- DESCRIPTION OF THE TASK
Pull every line with "pixels" from the entries below.

- RECORDS
====

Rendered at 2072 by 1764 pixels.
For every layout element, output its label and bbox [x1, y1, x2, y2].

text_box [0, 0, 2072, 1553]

====

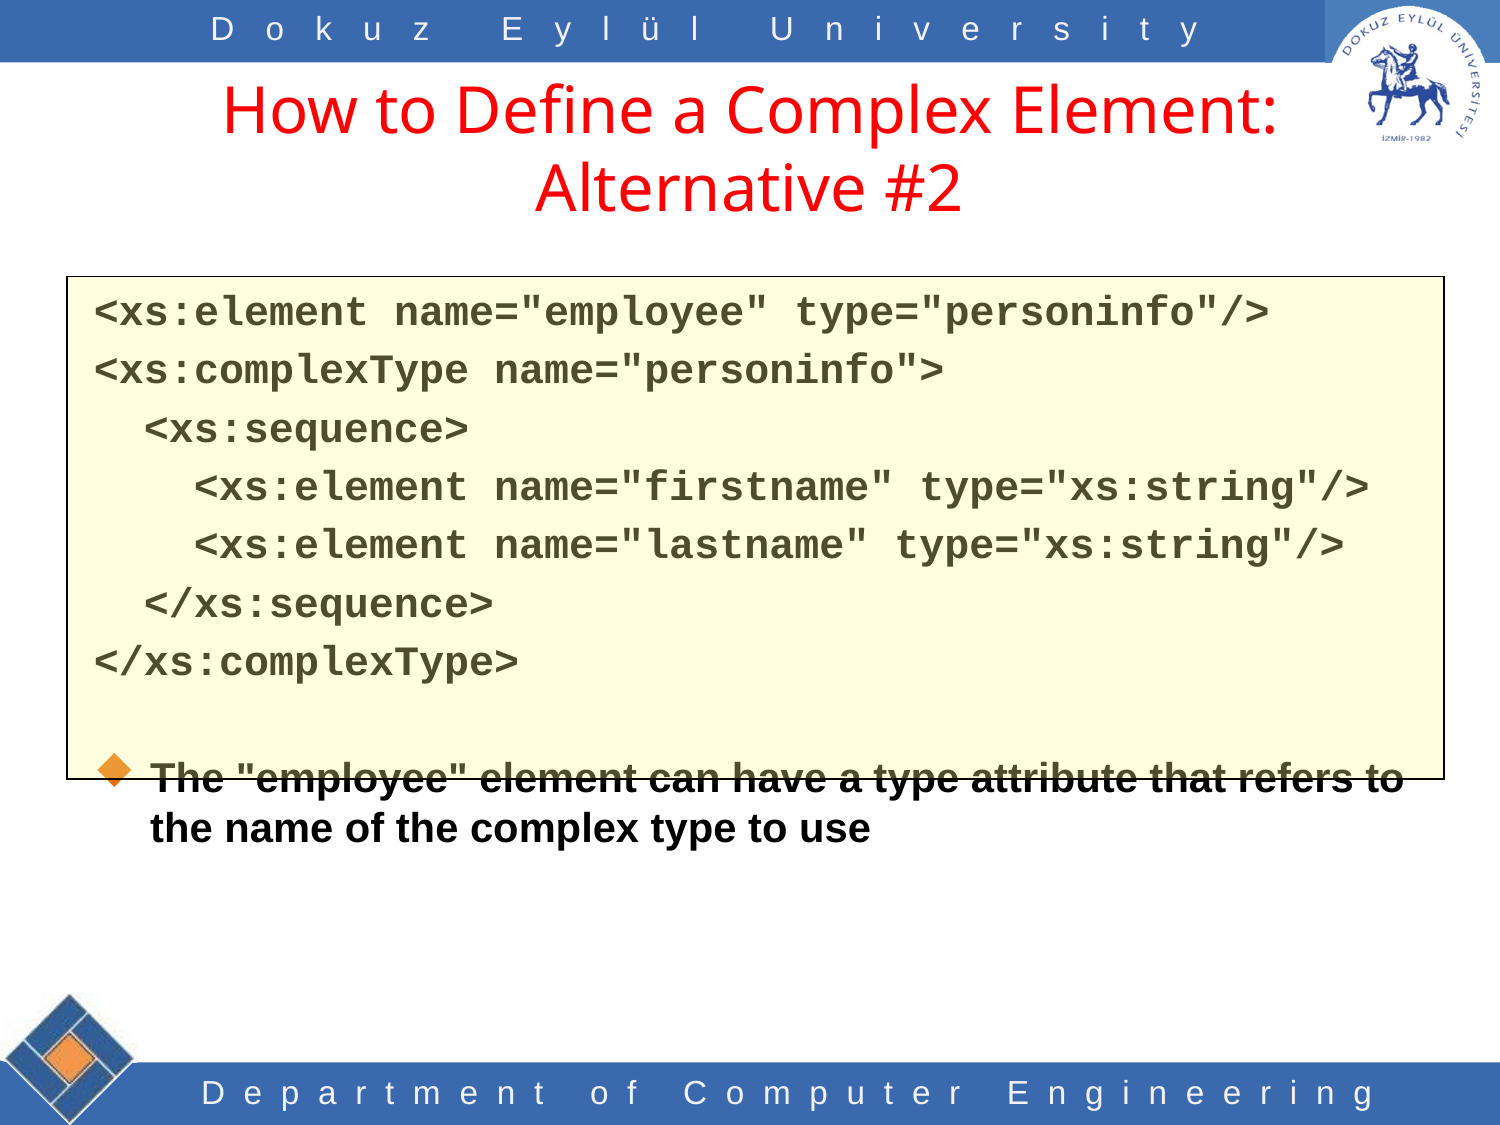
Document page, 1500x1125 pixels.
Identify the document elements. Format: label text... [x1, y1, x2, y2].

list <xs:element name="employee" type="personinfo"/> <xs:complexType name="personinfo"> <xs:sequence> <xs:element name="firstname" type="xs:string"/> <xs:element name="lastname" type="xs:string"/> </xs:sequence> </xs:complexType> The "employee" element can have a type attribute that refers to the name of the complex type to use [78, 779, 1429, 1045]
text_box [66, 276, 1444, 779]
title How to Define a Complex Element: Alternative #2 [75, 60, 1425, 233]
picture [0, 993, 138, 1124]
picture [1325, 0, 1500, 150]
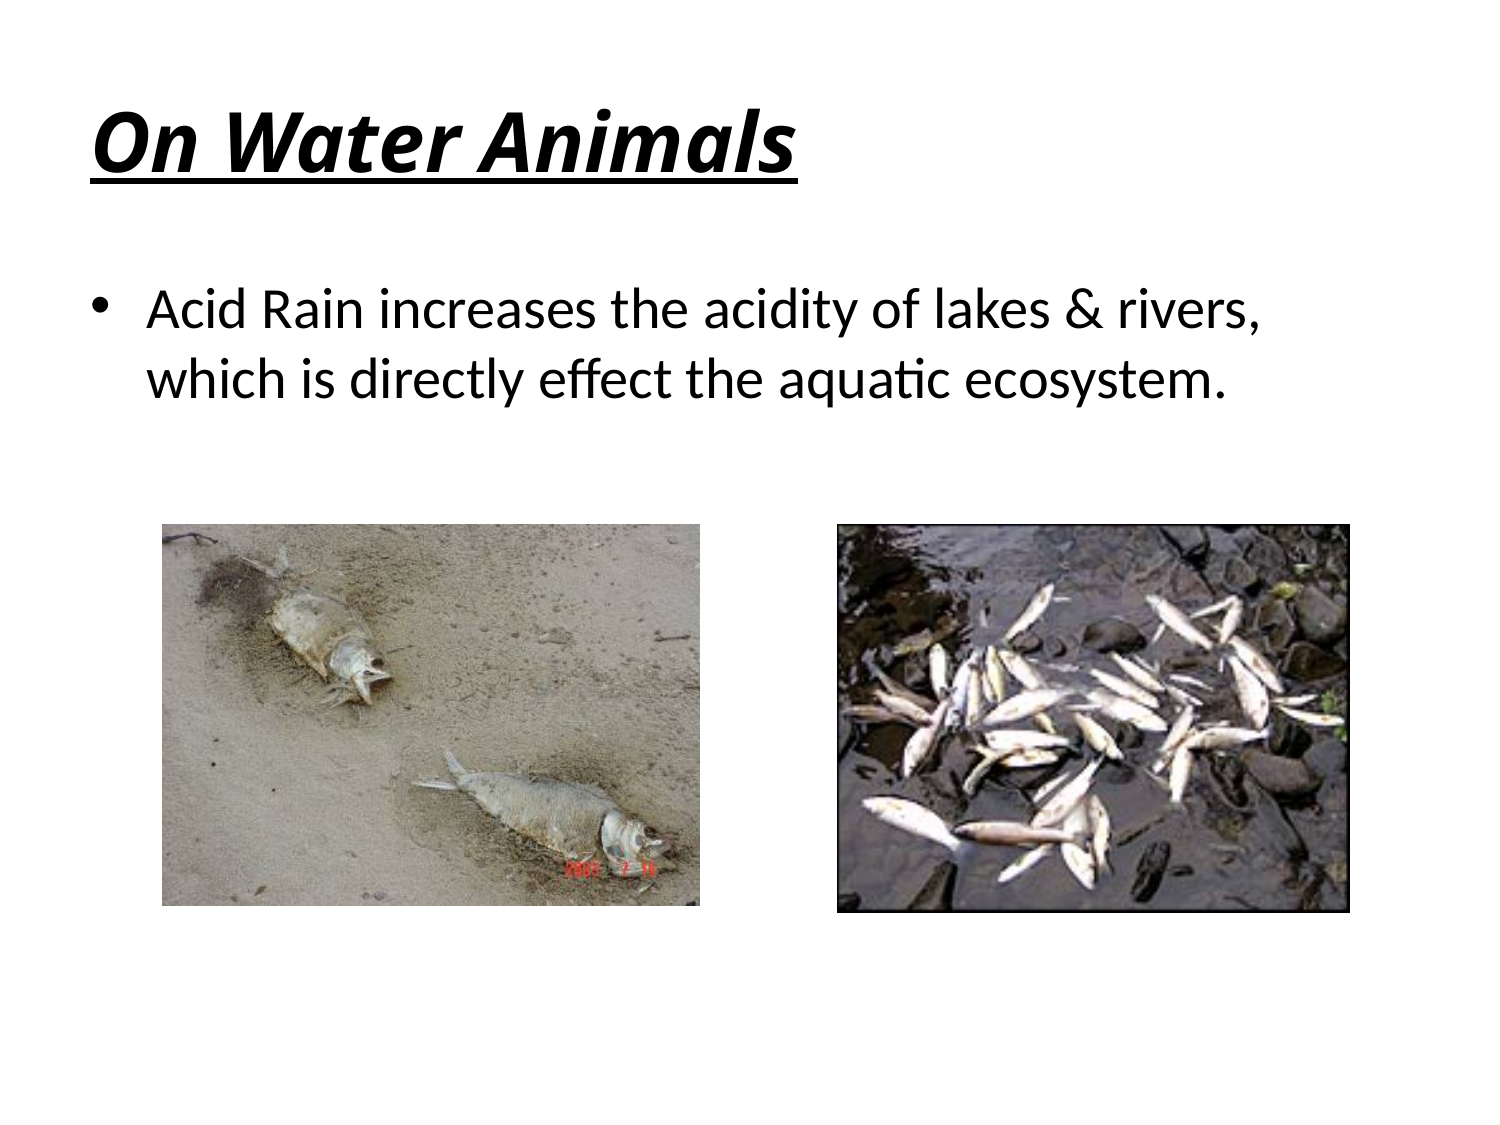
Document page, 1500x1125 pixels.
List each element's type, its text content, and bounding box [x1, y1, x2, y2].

====

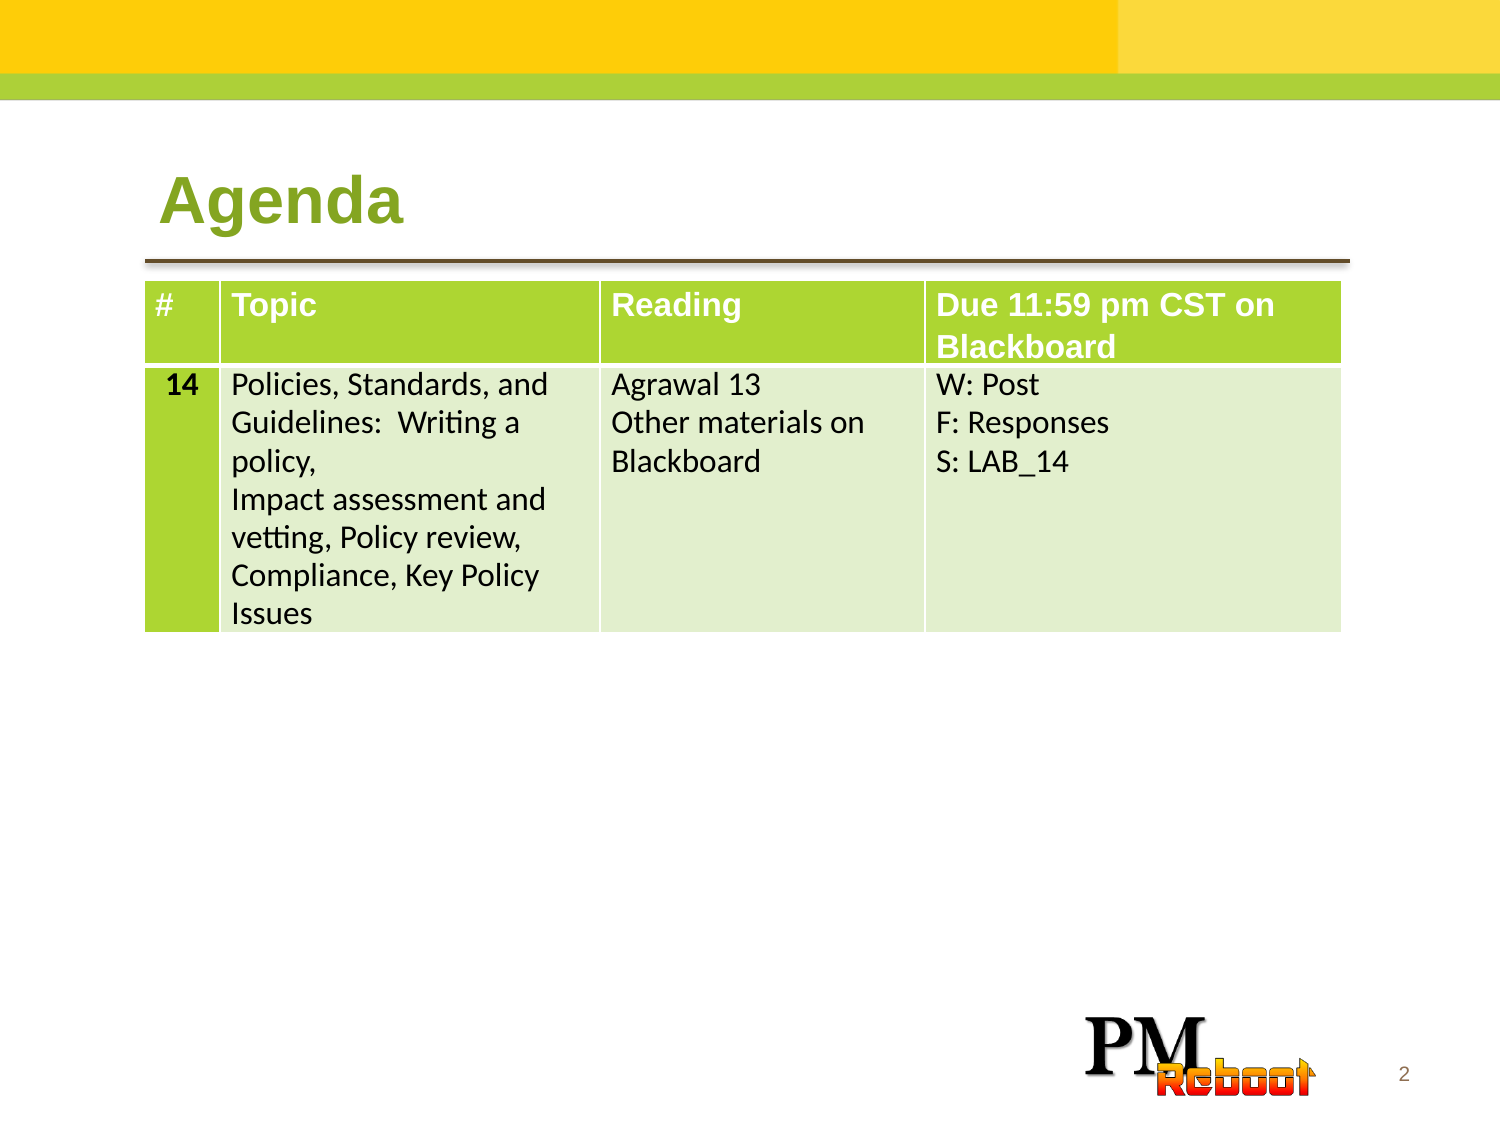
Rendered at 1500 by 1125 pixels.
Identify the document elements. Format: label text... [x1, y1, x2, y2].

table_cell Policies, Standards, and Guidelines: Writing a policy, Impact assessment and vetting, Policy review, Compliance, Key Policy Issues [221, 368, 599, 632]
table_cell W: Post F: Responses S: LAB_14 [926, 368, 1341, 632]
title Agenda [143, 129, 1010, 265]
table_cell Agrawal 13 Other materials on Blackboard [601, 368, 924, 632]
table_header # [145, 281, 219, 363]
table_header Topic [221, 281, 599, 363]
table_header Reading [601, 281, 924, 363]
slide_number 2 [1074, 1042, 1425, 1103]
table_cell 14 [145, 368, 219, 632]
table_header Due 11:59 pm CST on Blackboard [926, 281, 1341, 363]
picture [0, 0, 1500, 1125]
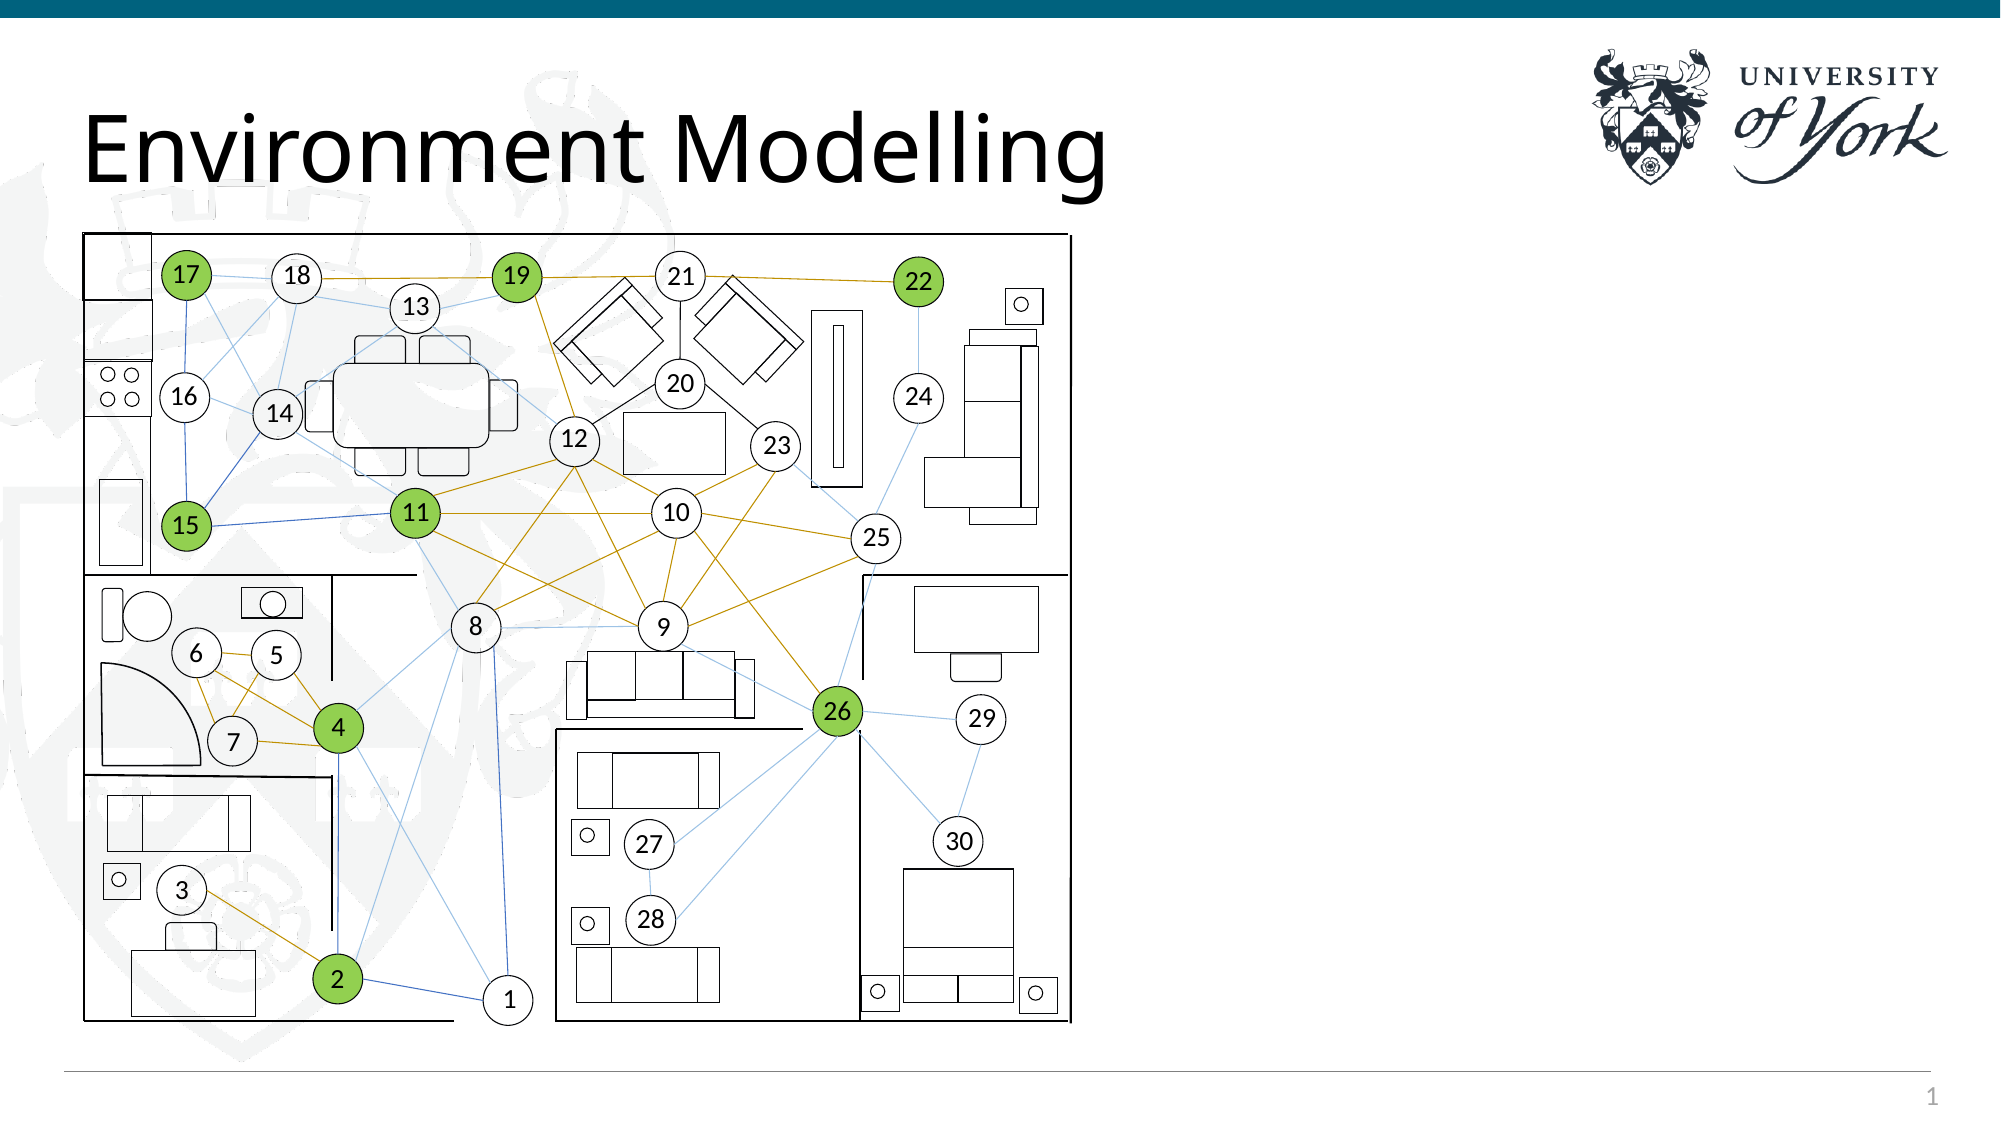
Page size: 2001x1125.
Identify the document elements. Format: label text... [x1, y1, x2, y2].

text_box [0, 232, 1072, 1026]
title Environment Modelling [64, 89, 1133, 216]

====

- EXERCISE RESPONSE
Rendered at 2072 by 1764 pixels.
Document page, 1500x1125 pixels.
Document page, 1500x1125 pixels.
Rendered at 1500 by 1125 pixels.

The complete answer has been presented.